Had a lady call this morning wanting to know if she could have a couple of pens made. She said she knew it was the spur of the moment but hoped I could help. I asked her what she wanted. She said she wanted wood so I told her I had some nice Redwood and Walnut. She said that would be great. Anyway here the pens are in Redwood and Walnut. I hit them with Boiled Linseed oil to pop them and then finish with 5 coats of CA glue. Pictures aren't the greatest but didn't have much time.


----------



## dustmaker (May 18, 2009)

I'll take your "spur of the moment" work anytime, Bernie. The look fantastic!


----------



## drasbell (Feb 6, 2009)

Looks great at this end as well


----------



## Dr.Zook (Sep 10, 2004)

Well done Poppa. We could expect no less tho.


----------



## harrysin (Jan 15, 2007)

I'm surprised that the lady could afford to buy such beautiful pens Bernie.


----------



## BernieW (Sep 12, 2006)

Ok Harry now who's making who blush?:lol: Thanks for the kind comments. She was quite happy with them so all is good. I was pretty happy especially since they were kind of a rush job.


----------



## harrysin (Jan 15, 2007)

BernieW said:


> Ok Harry now who's making who blush?:lol: Thanks for the kind comments. She was quite happy with them so all is good. I was pretty happy especially since they were kind of a rush job.
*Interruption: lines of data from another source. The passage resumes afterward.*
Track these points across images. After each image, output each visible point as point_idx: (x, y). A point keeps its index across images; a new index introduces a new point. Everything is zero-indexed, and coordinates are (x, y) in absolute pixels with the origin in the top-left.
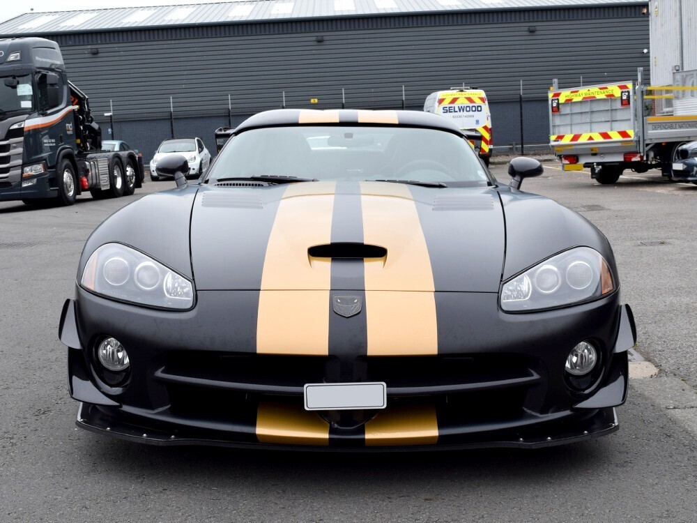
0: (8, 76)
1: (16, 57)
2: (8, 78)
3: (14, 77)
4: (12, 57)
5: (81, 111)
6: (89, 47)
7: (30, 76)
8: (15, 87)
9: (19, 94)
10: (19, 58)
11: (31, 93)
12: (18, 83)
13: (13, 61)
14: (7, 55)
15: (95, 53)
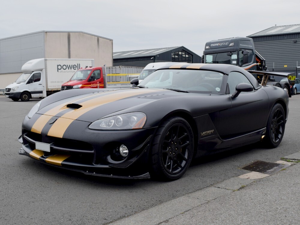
0: (228, 52)
1: (232, 44)
2: (228, 53)
3: (231, 52)
4: (231, 45)
5: (261, 65)
6: (293, 39)
7: (237, 51)
8: (231, 56)
9: (232, 58)
10: (233, 45)
11: (237, 58)
12: (232, 54)
13: (231, 46)
14: (229, 44)
15: (295, 42)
The reason for my remarks Bernie were based on prices that I've seen on the internet, a relatively low cost one is this one shown, not as nice looking as yours but the asking price is $99.00.


----------



## CanuckGal (Nov 26, 2008)

> asking price is $99.00.


Say what???
Bernie you should be a rich man very soon!


----------



## xplorx4 (Dec 1, 2008)

99.00? Where do I get a lathe??!! Good job Bernie, they look very good.


----------



## BernieW (Sep 12, 2006)

harrysin said:


> The reason for my remarks Bernie were based on prices that I've seen on the internet, a relatively low cost one is this one shown, not as nice looking as yours but the asking price is $99.00.


Thank you Harry. That means a lot to me coming from you but in my neck of the woods for $99 it would be setting for a long time. I have adjusted my prices 3 times to find a selling point. We are a agricultural community and how it goes with the farming is how sales go. 
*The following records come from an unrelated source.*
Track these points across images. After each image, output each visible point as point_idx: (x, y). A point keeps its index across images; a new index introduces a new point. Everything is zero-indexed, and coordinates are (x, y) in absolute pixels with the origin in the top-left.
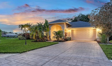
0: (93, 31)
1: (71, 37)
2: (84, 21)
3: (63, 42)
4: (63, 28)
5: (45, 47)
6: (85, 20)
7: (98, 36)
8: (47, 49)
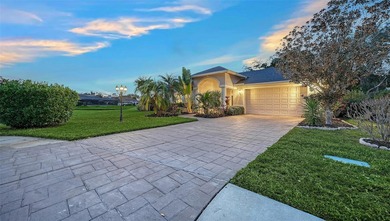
0: (298, 91)
1: (244, 106)
4: (222, 86)
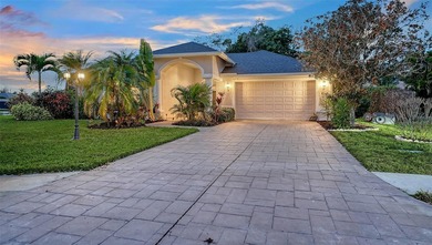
0: (305, 88)
2: (271, 50)
3: (209, 125)
4: (208, 75)
5: (160, 144)
6: (274, 47)
7: (321, 104)
8: (171, 151)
Thanks again to all for your kind comments.


----------



## harrysin (Jan 15, 2007)

I have a theory Bernie, when a product is selling well, keep gently upping the price and when the point is reached where sales drop, just decrease the price to the last point at which they were still selling well.


----------



## Hawks_Feather (Jan 6, 2010)

Really nice looking pens - especially the Redwood. I can see that I need to first lower the prices on my pens so that they will start selling and then I can start raising them. . . . .

Jerry


----------



## CanuckGal (Nov 26, 2008)

> where sales drop, just decrease the price to the last point at which they were still selling well


Don't forget to make a big deal of marking them "on sale" after you drop the price


----------



## BernieW (Sep 12, 2006)

Thanks again all. Harry I did raise my prices but no sales. I started lowering them slowly till they started to sell and then raised them by $5 each. 

Deb I will have to remember that. Thanks.


----------